_Vorgegebener Text_
··········
Nachdem die „akustische Hand“ ein solches Bauteil für die Konstruktion positioniert hat, nimmt sie ein Klebstofftröpfchen aus einem Dispenser auf und transportiert es schwebend zu den Verbindungsstellen der Elemente. Ein UV-Licht sorgt dort dann für das Aushärten des Klebstoffs an den Verbindungen zwischen den Bauteilen. Neben Stäbchen-Konstruktionen können auch Gebilde aus mehreren Kunststoffkügelchen aufgebaut werden. Auch der Klebstoff allein kann als Baumaterial dienen: Es lassen sich Strukturen erzeugen, die nur aus Klebstoffelementen bestehen, die nacheinander aufgetragen und durch UV-Bestrahlung ausgehärtet werden, zeigen die Demonstrationen.

In ihrem LeviPrint-System sehen die Wissenschaftler nun erhebliches Potenzial für Anwendungen. „Es kommt zu keinen Kontaminationen, da der Manipulator das Material nicht berührt. Außerdem ermöglicht das System Fertigungstechniken, die mit anderen Verfahren nicht möglich sind, wie etwa die Konstruktion in geschlossenen Behältern von außen“, erklärt Erstautor Iñigo Ezcurdia von der Public University of Navarre. Denn das Ultraschallfeld kann bestimmte Materialien auch durchdringen, berichten die Forscher. So haben sie beispielsweise ein kleines Schiff im Inneren eines Drahtgebildes gebaut, indem sie Materialien von außen durch eine Öffnung zu der kleinen Baustelle schweben ließen.
··········
(Dateneinträge)
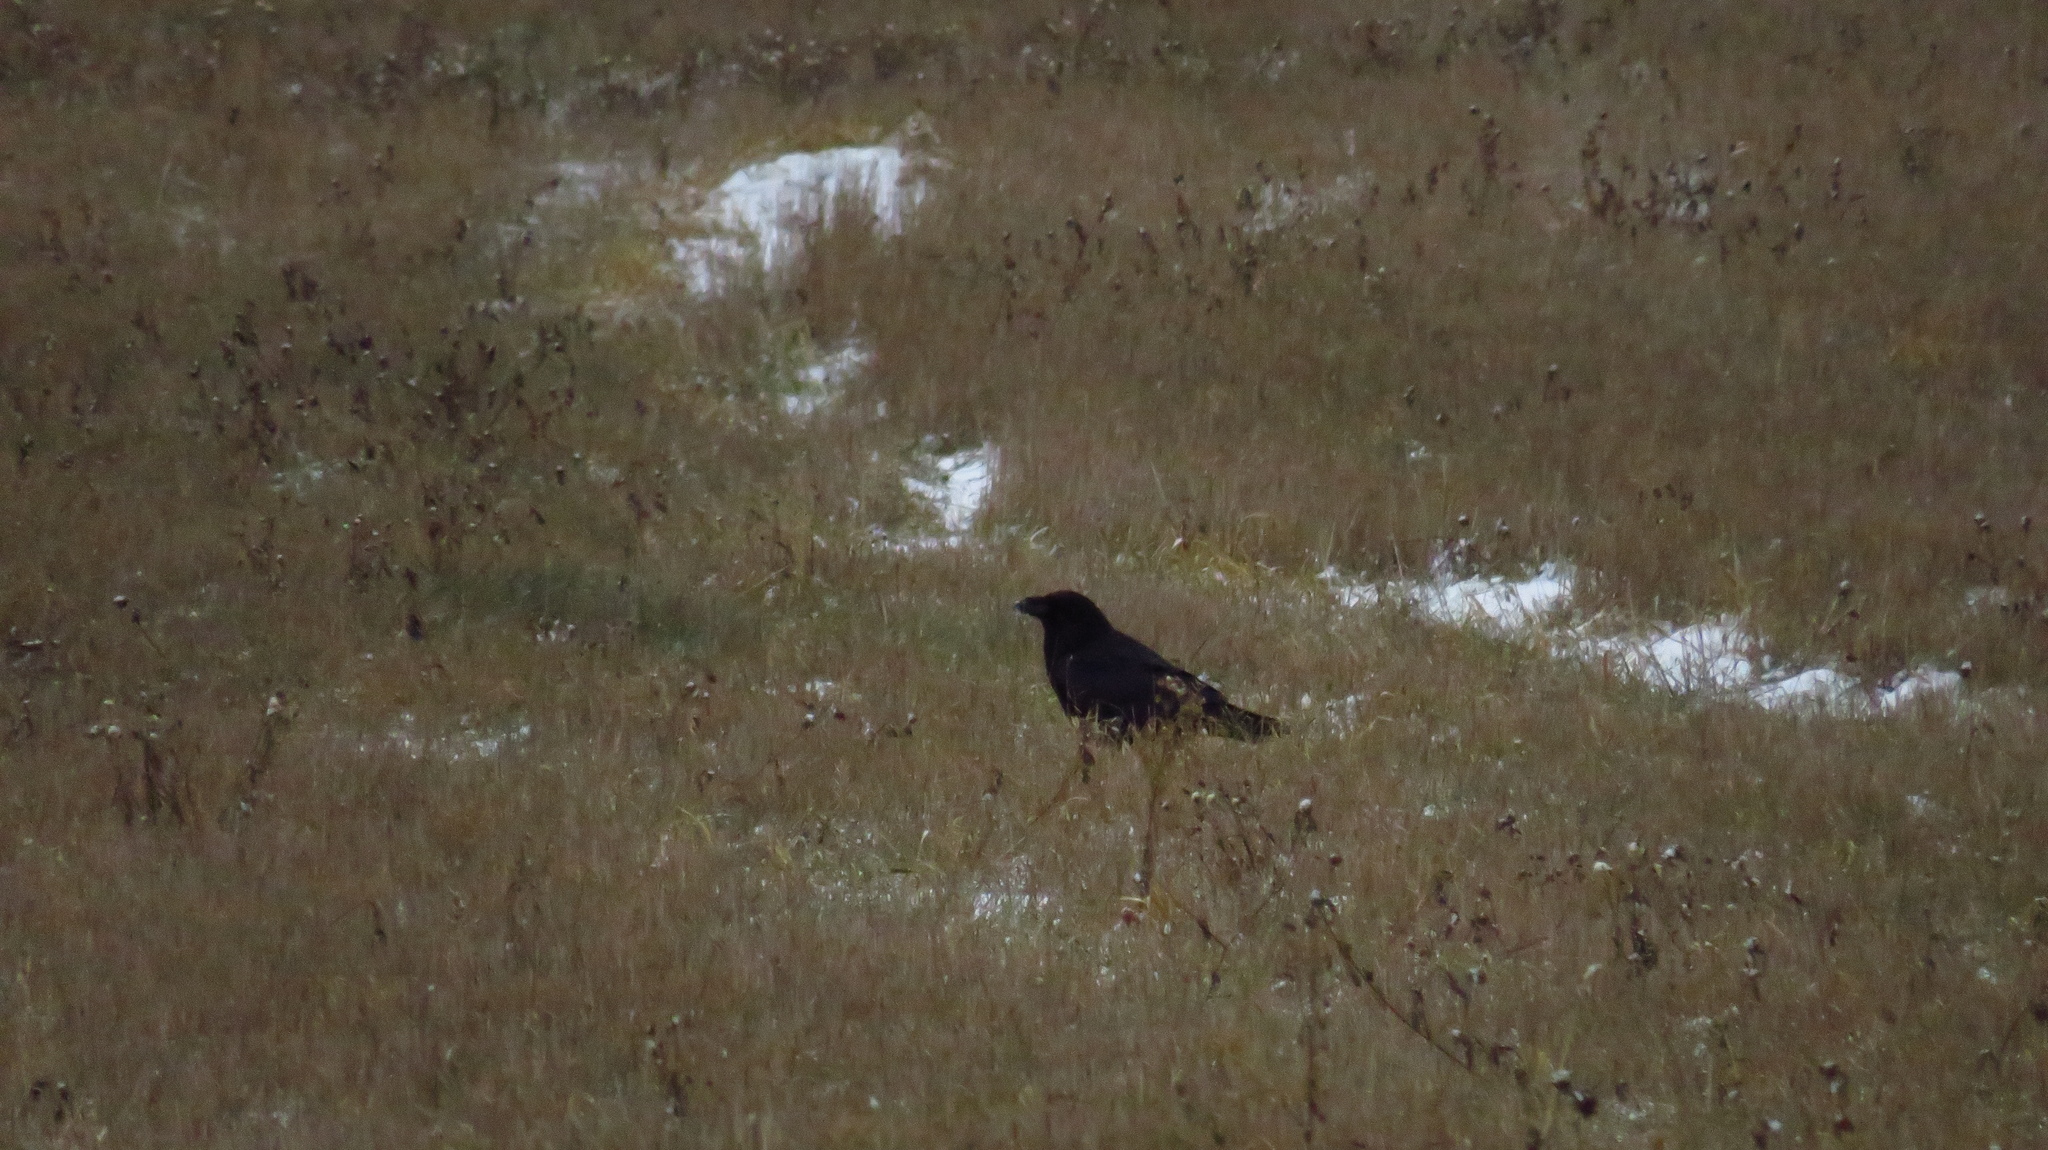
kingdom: Animalia
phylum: Chordata
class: Aves
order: Passeriformes
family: Corvidae
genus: Corvus
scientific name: Corvus corax
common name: Common raven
··········
_Probier es aus_
Schreib den Text über das Bauen mit schwebenden Teilen per Ultraschall weiter, direkt im Anschluss an seinen letzten Satz.

_Lösung zur Aufgabe_
„Wir hoffen, dass diese Technik neue Fertigungsverfahren inspirieren kann – etwa Bereiche wie die Mikrofertigung von elektromechanischen Komponenten“, schreiben die Wissenschaftler. Weiterentwicklungen des Konzepts könnten ihnen zufolge das Potenzial sogar noch deutlich erweitern: „Wenn LeviPrint so angepasst werden kann, dass es in wässrigen Medien funktioniert, könnte es vielleicht auch komplexe Strukturen in Zellkulturmedien oder sogar in Lebewesen aufbauen“, so das Team.